━━━ Page excerpt

In south-east Australia, the Bora is often associated with the creator-spirit Baiame. In the Sydney region, large earth mounds were made, shaped as long bands or simple circles. Sometimes the boys would have to pass along a path marked on the ground representing the transition from childhood to manhood, and this path might be marked by a stone arrangement or by spirit footprints (mundowa), cut into the rock. In other areas of south-east Australia, a Bora site might consist of two circles of stones, and the boys would start the ceremony in the larger, public, one, and end it in the other, smaller, one, to which only initiated men are admitted. Robert Hamilton Mathews (1897) gives an excellent eye-witness account of a Bora ceremony, and explains the common use of the two circles. One very fine example of a two ring bora ceremonial site used to exist in Alberton, Queensland till it was destroyed, and made way for a pineapple plantation in the late 1950s. The smaller southern ring contained a dolmen-like structure.

The rings are joined by a sacred walkway. While most are confined to south-east Queensland and eastern New South Wales, five earth rings have been recorded near the Victorian town of Sunbury, although Aboriginal use has not been documented.

Bora rings in the form of circles of individually placed stones are evident in Werrikimbe National Park in northern New South Wales.

━━━━━━
━━━ Listed entries

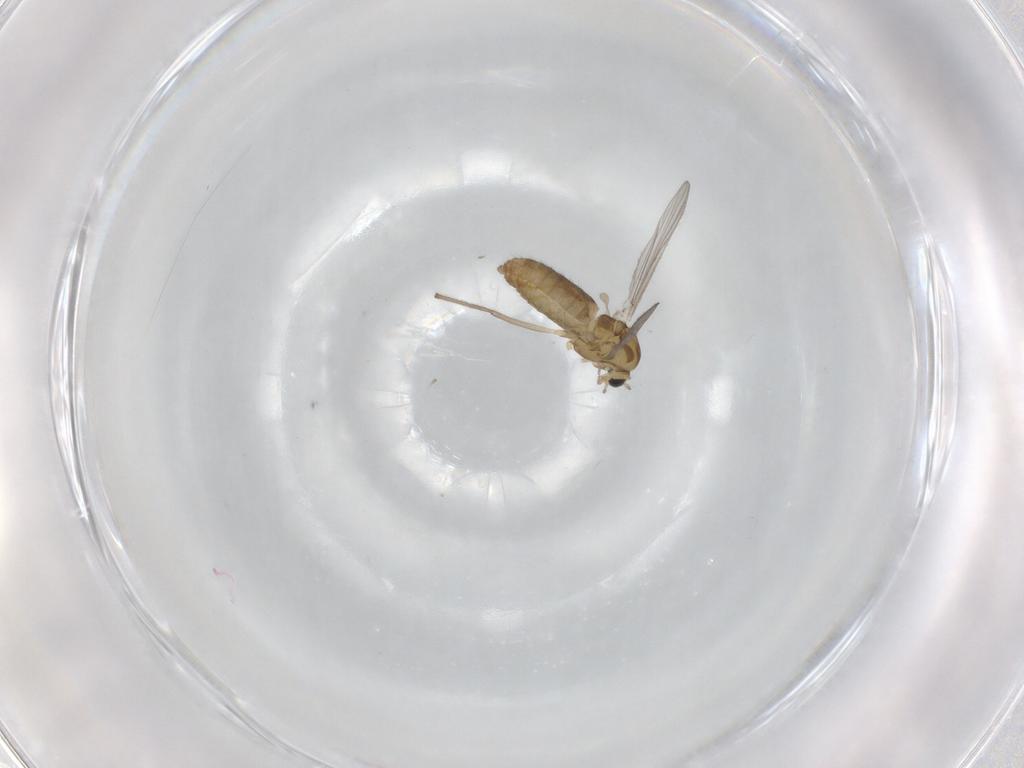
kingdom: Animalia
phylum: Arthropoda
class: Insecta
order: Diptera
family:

━━━━━━

Complete the following
1. Answer from the Bora passage:
(a) What name is given to the spirit footprints cut into the rock?
(b) What replaced the two-ring site at Alberton, Queensland, in the late 1950s?
(c) Where are Bora rings made of individually placed stones evident?
2. Copy the Bora passage word for word, starting with "The rings are" and going on through "not been documented.".
Draw only on the Bora passage.

Solutions per task
1.
(a) Mundowa.
(b) A pineapple plantation.
(c) In Werrikimbe National Park in northern New South Wales.

2.
The rings are joined by a sacred walkway. While most are confined to south-east Queensland and eastern New South Wales, five earth rings have been recorded near the Victorian town of Sunbury, although Aboriginal use has not been documented.